One does not simply point out such things. This is a claim, and it is open to contention. I don’t agree that the hedgehog claim couldn’t be a moral claim; I don’t see any reason why anyone couldn’t moralize just about anything. If BSB or Foot think otherwise, they’re welcome to argue for such a claim, but they’re not entitled to just declare it so. The wisdom of Boromir is inevitable:
There are a few other loose ends to address, which I’ll address to BSB directly:
[…] Let’s imagine a relativist figures out a way to get in touch with all the objective moral facts, and they actually line up pretty nicely with what that relativist already takes to be subjectively true — cruelty and hatred are out, generosity and kindness are in, that sort of stuff. But then let’s say there’s one particular moral issue where that relativist sees the merit to both sides and isn’t quite sure where they land. If they consult the objective moral facts and learn the actual truth of the matter, and it turns out to be one of the positions that they already considered plausible, then how should they respond? Would anyone really argue that it shouldn’t matter one bit what the objective moral facts say in that case? I’m sorry, but that’s just ridiculous!
Yes. It wouldn’t matter one bit.
I mean, come on: We’ve got someone who already has a desire to do the right thing, but when they find out what the right thing objectively is, that knowledge somehow doesn’t make a difference? If that’s really what relativists are trying to say here, then it just seems more like normative stubbornness than any sincere challenge for a realist. But on the other hand, if the relativist does take a nibble of the bullet and agrees that objective moral facts could at least play a tie-breaking role, then that’s no good for them either, since objective moral facts could only ever have a normative authority like that on account of being, you know, facts about what’s right and wrong. And since that’s what all objective moral facts are, of course, what reason could we have for only considering them in cases like these?

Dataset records
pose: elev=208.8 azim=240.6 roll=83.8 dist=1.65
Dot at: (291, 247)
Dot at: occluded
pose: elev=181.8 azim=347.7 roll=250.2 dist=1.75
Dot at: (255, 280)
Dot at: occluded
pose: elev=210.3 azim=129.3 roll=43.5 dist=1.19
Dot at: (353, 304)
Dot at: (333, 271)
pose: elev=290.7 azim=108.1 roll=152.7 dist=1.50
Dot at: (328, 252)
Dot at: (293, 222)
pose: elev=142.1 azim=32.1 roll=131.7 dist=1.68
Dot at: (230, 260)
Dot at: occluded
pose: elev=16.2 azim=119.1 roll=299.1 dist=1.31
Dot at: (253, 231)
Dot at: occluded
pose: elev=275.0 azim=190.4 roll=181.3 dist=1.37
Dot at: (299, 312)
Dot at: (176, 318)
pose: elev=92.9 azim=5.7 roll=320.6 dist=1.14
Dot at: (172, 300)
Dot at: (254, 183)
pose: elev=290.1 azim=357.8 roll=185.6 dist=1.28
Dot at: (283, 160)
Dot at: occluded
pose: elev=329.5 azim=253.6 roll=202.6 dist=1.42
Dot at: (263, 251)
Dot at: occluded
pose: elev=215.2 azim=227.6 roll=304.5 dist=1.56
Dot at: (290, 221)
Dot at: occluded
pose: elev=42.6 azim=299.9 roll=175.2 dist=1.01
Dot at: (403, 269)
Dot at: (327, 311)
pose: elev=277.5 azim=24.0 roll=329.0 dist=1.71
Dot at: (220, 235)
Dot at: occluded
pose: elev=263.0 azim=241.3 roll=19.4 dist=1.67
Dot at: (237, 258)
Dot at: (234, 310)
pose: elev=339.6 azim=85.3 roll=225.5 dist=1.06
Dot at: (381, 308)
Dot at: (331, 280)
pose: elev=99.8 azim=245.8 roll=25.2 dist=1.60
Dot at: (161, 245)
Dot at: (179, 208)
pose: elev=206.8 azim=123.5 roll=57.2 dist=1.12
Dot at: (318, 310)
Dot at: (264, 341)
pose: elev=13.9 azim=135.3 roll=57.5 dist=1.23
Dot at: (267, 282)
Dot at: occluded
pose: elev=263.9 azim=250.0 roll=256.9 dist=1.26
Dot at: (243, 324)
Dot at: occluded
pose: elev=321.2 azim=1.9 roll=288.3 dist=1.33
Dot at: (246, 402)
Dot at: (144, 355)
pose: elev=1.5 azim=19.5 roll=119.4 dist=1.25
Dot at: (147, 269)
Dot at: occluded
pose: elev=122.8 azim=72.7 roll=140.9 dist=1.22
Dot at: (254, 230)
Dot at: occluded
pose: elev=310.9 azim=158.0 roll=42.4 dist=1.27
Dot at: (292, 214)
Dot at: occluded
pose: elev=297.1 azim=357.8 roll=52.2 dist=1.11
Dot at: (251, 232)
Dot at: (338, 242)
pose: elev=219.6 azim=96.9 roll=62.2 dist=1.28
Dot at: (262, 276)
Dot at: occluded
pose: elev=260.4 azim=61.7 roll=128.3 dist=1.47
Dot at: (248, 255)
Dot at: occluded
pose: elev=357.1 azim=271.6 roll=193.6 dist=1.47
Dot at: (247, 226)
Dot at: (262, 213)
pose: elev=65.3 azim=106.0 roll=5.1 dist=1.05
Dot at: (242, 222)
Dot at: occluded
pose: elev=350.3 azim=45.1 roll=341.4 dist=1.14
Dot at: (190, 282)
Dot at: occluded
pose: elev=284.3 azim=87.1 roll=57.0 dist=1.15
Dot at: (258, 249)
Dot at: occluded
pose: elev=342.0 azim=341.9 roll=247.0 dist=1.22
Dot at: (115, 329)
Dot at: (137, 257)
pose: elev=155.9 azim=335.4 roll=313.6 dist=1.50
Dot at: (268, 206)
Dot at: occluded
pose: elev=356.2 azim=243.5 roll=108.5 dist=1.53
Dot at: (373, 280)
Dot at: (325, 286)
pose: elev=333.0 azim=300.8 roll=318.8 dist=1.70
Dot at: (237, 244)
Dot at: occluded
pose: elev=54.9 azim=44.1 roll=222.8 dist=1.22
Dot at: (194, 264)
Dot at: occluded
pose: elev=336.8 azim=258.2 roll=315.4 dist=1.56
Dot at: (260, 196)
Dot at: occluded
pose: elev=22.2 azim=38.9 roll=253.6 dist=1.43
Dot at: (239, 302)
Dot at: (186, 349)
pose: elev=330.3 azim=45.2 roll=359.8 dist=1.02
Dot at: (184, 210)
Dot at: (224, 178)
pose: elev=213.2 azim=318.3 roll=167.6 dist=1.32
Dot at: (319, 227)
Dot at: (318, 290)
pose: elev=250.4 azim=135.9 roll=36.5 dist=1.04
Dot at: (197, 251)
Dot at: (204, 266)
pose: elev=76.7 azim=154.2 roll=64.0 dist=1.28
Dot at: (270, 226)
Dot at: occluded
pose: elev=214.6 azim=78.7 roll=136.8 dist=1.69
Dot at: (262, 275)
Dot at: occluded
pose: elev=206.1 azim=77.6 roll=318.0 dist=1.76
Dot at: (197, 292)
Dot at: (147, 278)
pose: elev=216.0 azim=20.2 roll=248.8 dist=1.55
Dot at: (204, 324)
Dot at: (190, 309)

## Given request 1
Echo the part of the passage on moral relativism between "I mean, come" and "cases like these?", inclusive.
## Given request 2
Please duplicate the records from their first line through the line holding "Dot at: (254, 183)", inclusive.
The passage on moral relativism and the records are separate, unrelated material.

## Written reply 1
I mean, come on: We’ve got someone who already has a desire to do the right thing, but when they find out what the right thing objectively is, that knowledge somehow doesn’t make a difference? If that’s really what relativists are trying to say here, then it just seems more like normative stubbornness than any sincere challenge for a realist. But on the other hand, if the relativist does take a nibble of the bullet and agrees that objective moral facts could at least play a tie-breaking role, then that’s no good for them either, since objective moral facts could only ever have a normative authority like that on account of being, you know, facts about what’s right and wrong. And since that’s what all objective moral facts are, of course, what reason could we have for only considering them in cases like these?

## Written reply 2
pose: elev=208.8 azim=240.6 roll=83.8 dist=1.65
Dot at: (291, 247)
Dot at: occluded
pose: elev=181.8 azim=347.7 roll=250.2 dist=1.75
Dot at: (255, 280)
Dot at: occluded
pose: elev=210.3 azim=129.3 roll=43.5 dist=1.19
Dot at: (353, 304)
Dot at: (333, 271)
pose: elev=290.7 azim=108.1 roll=152.7 dist=1.50
Dot at: (328, 252)
Dot at: (293, 222)
pose: elev=142.1 azim=32.1 roll=131.7 dist=1.68
Dot at: (230, 260)
Dot at: occluded
pose: elev=16.2 azim=119.1 roll=299.1 dist=1.31
Dot at: (253, 231)
Dot at: occluded
pose: elev=275.0 azim=190.4 roll=181.3 dist=1.37
Dot at: (299, 312)
Dot at: (176, 318)
pose: elev=92.9 azim=5.7 roll=320.6 dist=1.14
Dot at: (172, 300)
Dot at: (254, 183)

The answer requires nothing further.